Written exercise 1 >> Return the part of the flat tax passage that opens with the words containing "No, we shouldn’t." and closes with "work tax? Nothing.", reproducing it word for word.

Given text >>
◇ ◇ ◇ ◇

"Flat Tax" = Work Tax
Here’s an idea: we can eliminate bank robbery from society if we just require banks to hand money to anyone who asks for it.
Ridiculous, right? Yes, but no more so than the idea that we can elminate tax dodging by creating a work tax (also known as a “flat tax”). It’s a solution that doesn’t solve the problem; it simply labels the problem a “solution” and declares victory.
Mark Hyman, usually one to trumpet the wonders of the American economy (and everything else) as superior to anything across the Atlantic, has suddenly found something he likes about the former communist countries of eastern Europe: the so called “flat tax.” If these fledgling democracies are doing it, shouldn’t we?
No, we shouldn’t. A work tax sounds good when it’s labeled “flat,” but it’s a regressive tax that benefits only the wealthiest people who make money by investing rather than actually working. It’s no wonder that the best known advocate of the work tax in America is Steve Forbes, one of the richest men in the nation. The amount of tax Forbes would pay under his own proposed work tax? Nothing.
Think of it this way: who can better afford giving up 20% of their income, someone who makes $25,000 a year or someone making $200,000? The same tax rate takes a bigger effective bite out of those making less.

◇ ◇ ◇ ◇

Working data >>
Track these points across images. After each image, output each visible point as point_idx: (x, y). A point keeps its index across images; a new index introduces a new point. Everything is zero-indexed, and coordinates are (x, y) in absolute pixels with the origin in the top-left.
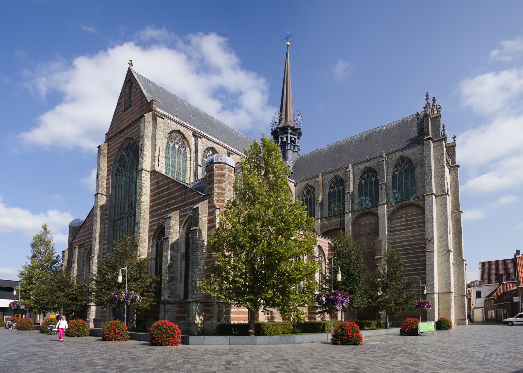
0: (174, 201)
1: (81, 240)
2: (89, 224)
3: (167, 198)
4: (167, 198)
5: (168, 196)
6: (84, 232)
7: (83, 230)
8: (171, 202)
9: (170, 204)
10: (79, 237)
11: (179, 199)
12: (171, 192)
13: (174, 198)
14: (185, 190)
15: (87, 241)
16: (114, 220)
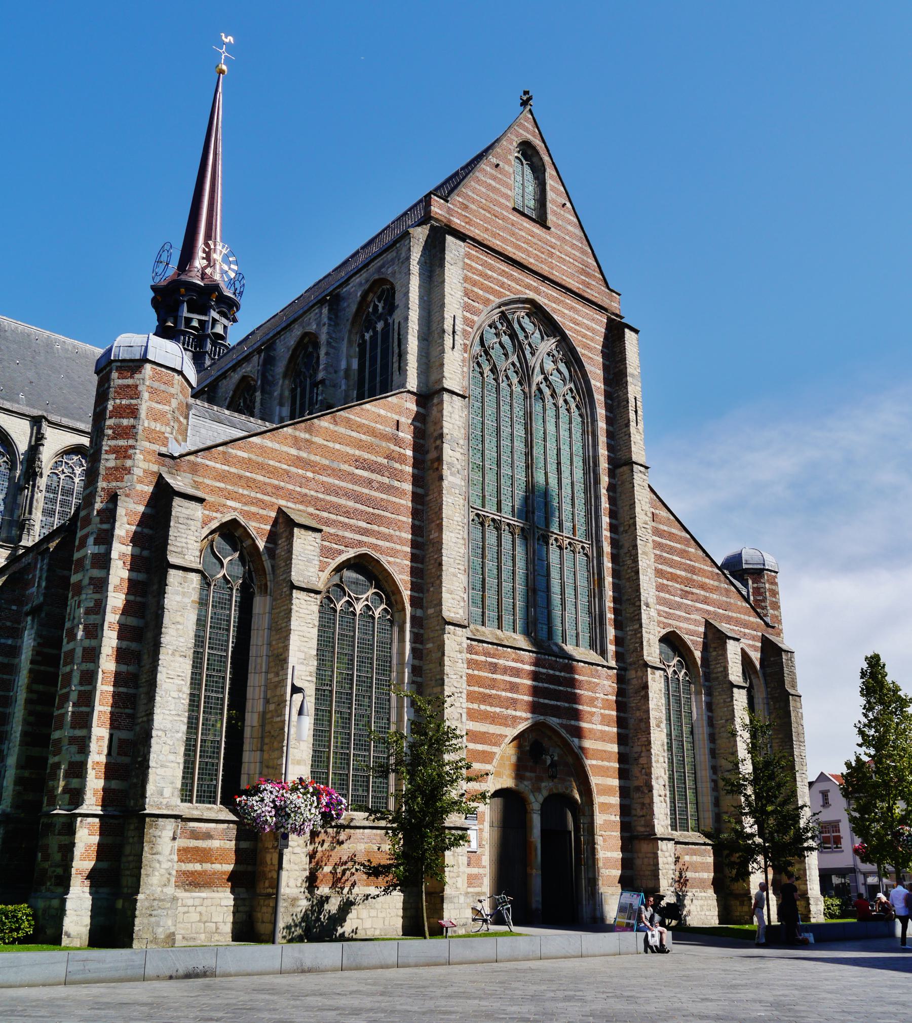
0: (702, 593)
1: (277, 488)
2: (338, 446)
3: (683, 573)
4: (683, 573)
5: (685, 570)
6: (299, 462)
7: (294, 451)
8: (695, 590)
9: (692, 593)
10: (248, 464)
11: (715, 596)
12: (694, 567)
13: (702, 587)
14: (726, 586)
15: (325, 514)
16: (478, 515)
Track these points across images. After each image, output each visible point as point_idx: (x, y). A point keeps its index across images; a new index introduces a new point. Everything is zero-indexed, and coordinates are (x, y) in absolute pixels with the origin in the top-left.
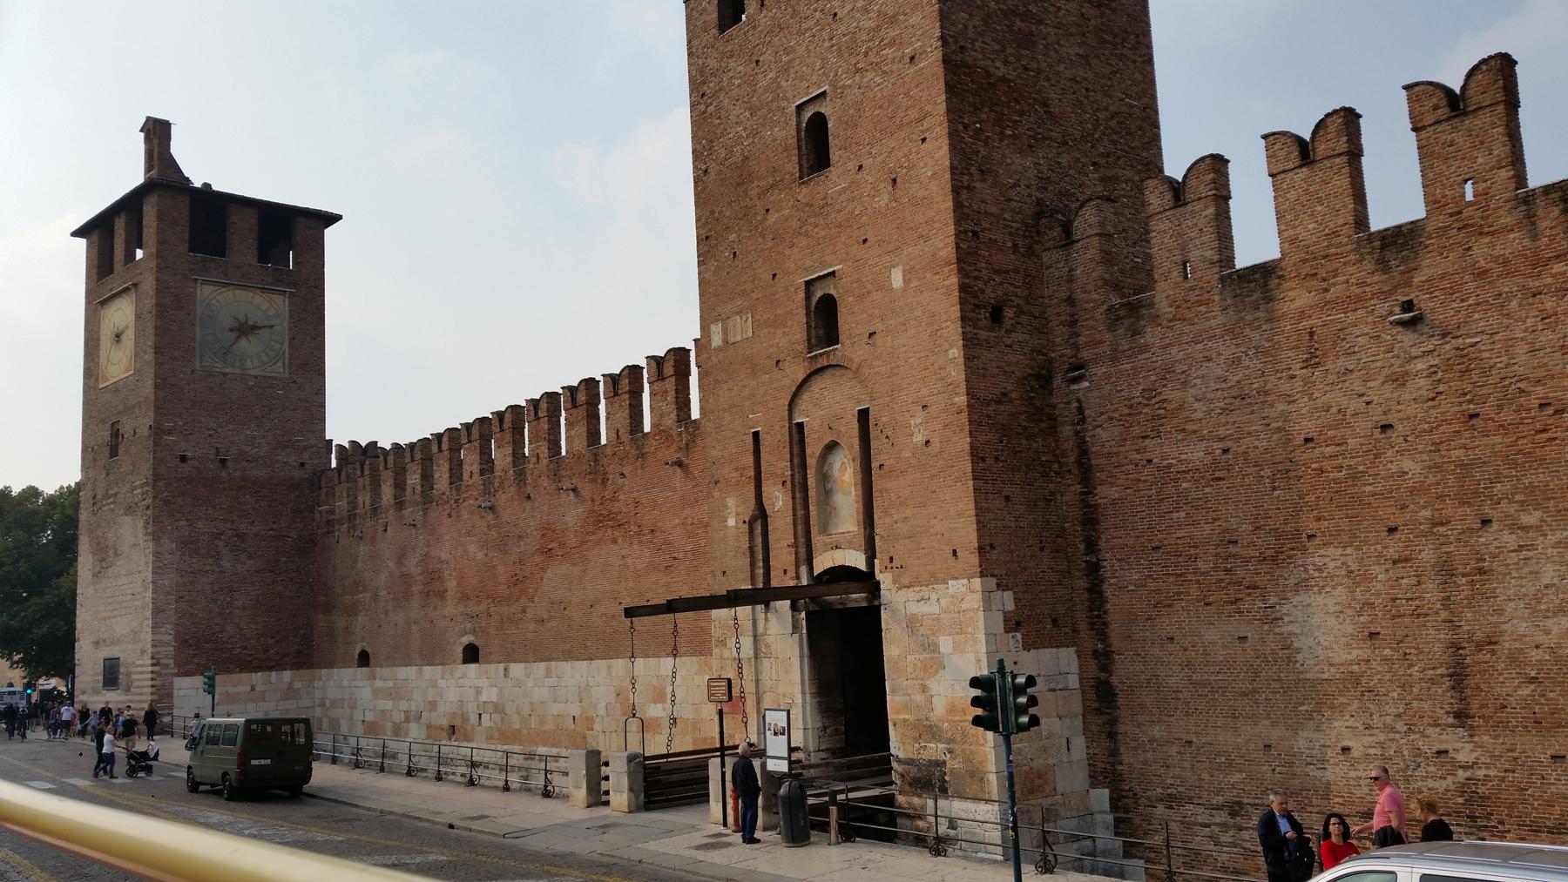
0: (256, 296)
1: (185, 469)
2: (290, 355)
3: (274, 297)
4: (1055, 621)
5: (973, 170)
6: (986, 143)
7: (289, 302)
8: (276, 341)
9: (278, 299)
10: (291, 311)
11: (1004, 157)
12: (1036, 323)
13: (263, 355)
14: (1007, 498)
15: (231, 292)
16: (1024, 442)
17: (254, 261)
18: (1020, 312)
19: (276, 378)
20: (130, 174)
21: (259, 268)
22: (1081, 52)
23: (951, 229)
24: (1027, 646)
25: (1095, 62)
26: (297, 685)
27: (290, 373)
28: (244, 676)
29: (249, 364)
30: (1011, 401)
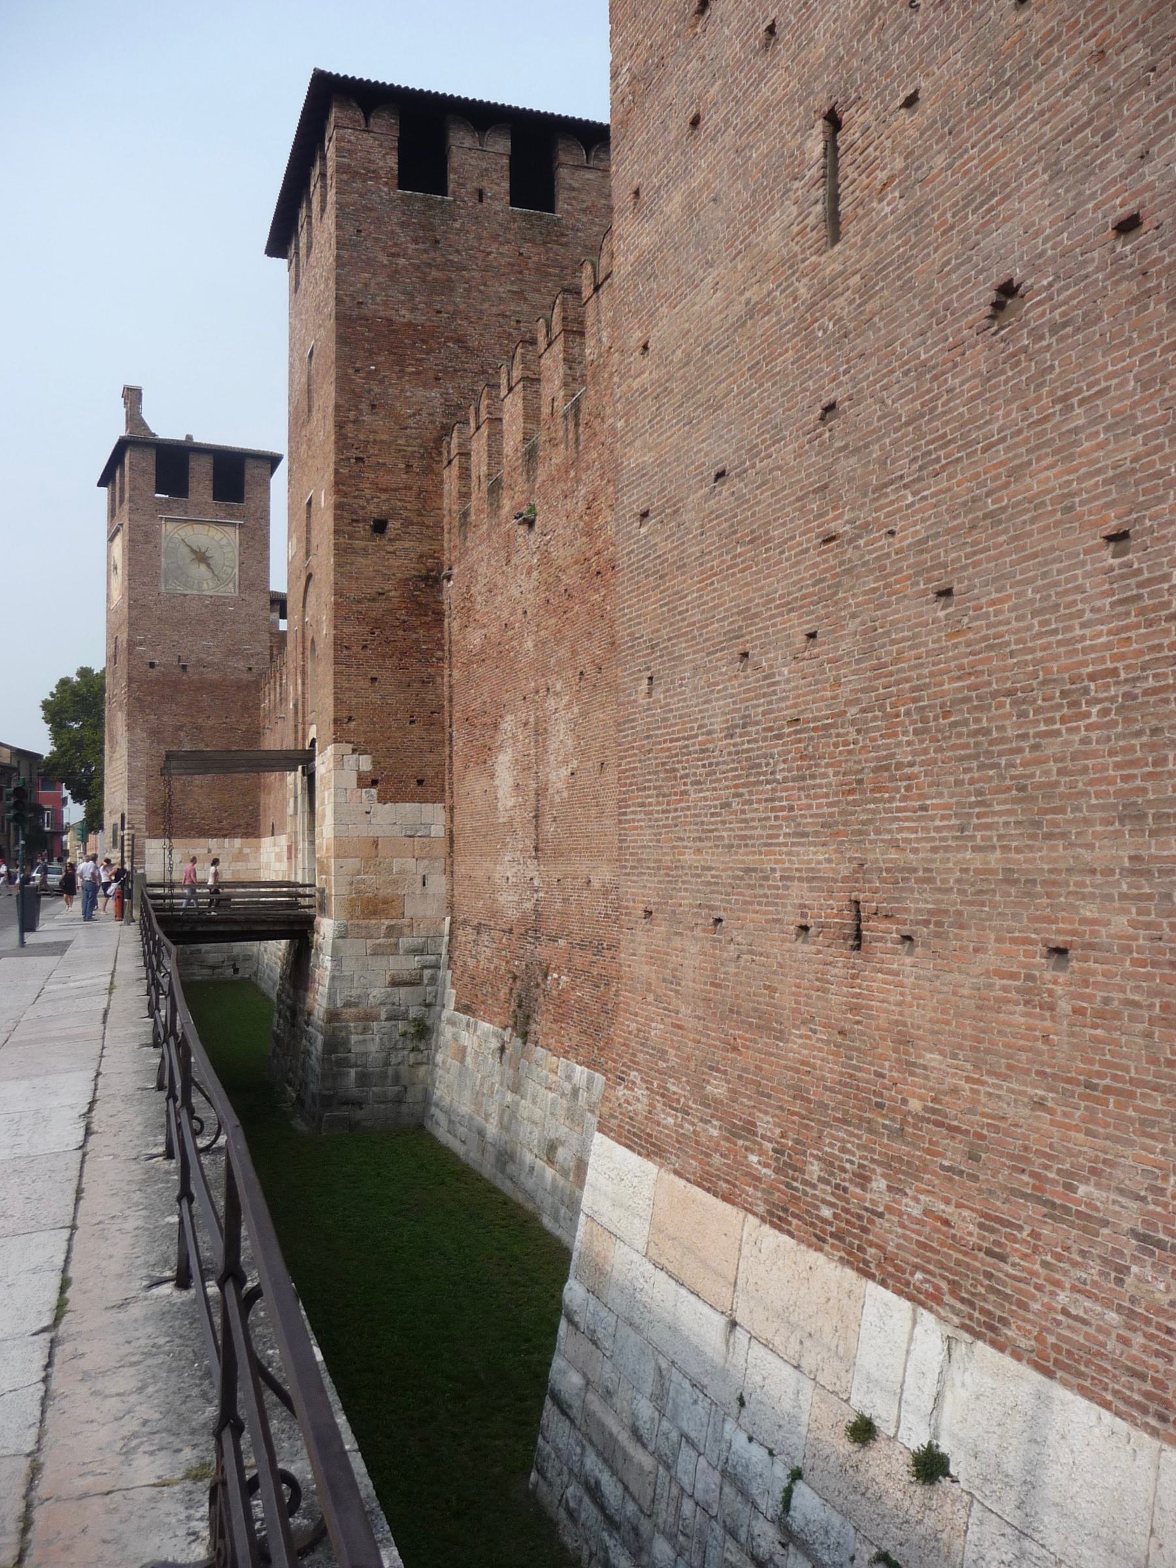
1: (153, 673)
4: (420, 782)
5: (364, 406)
6: (381, 382)
11: (402, 391)
12: (429, 532)
14: (374, 680)
16: (401, 633)
17: (210, 500)
18: (407, 523)
20: (119, 429)
22: (515, 288)
23: (332, 458)
24: (382, 800)
25: (531, 296)
26: (246, 851)
28: (202, 841)
29: (205, 586)
30: (388, 599)
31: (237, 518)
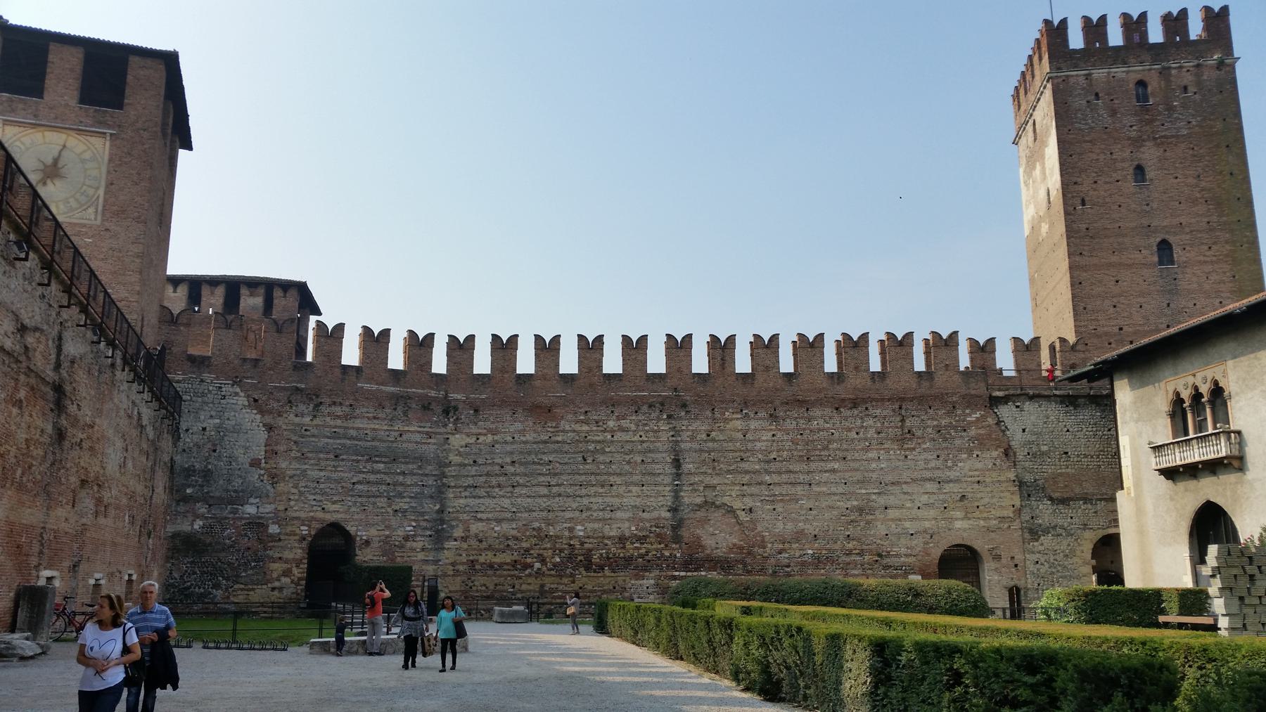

◇ ◇ ◇ ◇

Written exercise 2 >> Retype the records verbatim from their start through the line containing "16: (478, 515)", including both ends. Omit the pictures from your answer.

Written answer 1 >>
No, we shouldn’t. A work tax sounds good when it’s labeled “flat,” but it’s a regressive tax that benefits only the wealthiest people who make money by investing rather than actually working. It’s no wonder that the best known advocate of the work tax in America is Steve Forbes, one of the richest men in the nation. The amount of tax Forbes would pay under his own proposed work tax? Nothing.

Written answer 2 >>
Track these points across images. After each image, output each visible point as point_idx: (x, y). A point keeps its index across images; a new index introduces a new point. Everything is zero-indexed, and coordinates are (x, y) in absolute pixels with the origin in the top-left.
0: (174, 201)
1: (81, 240)
2: (89, 224)
3: (167, 198)
4: (167, 198)
5: (168, 196)
6: (84, 232)
7: (83, 230)
8: (171, 202)
9: (170, 204)
10: (79, 237)
11: (179, 199)
12: (171, 192)
13: (174, 198)
14: (185, 190)
15: (87, 241)
16: (114, 220)
0: (702, 593)
1: (277, 488)
2: (338, 446)
3: (683, 573)
4: (683, 573)
5: (685, 570)
6: (299, 462)
7: (294, 451)
8: (695, 590)
9: (692, 593)
10: (248, 464)
11: (715, 596)
12: (694, 567)
13: (702, 587)
14: (726, 586)
15: (325, 514)
16: (478, 515)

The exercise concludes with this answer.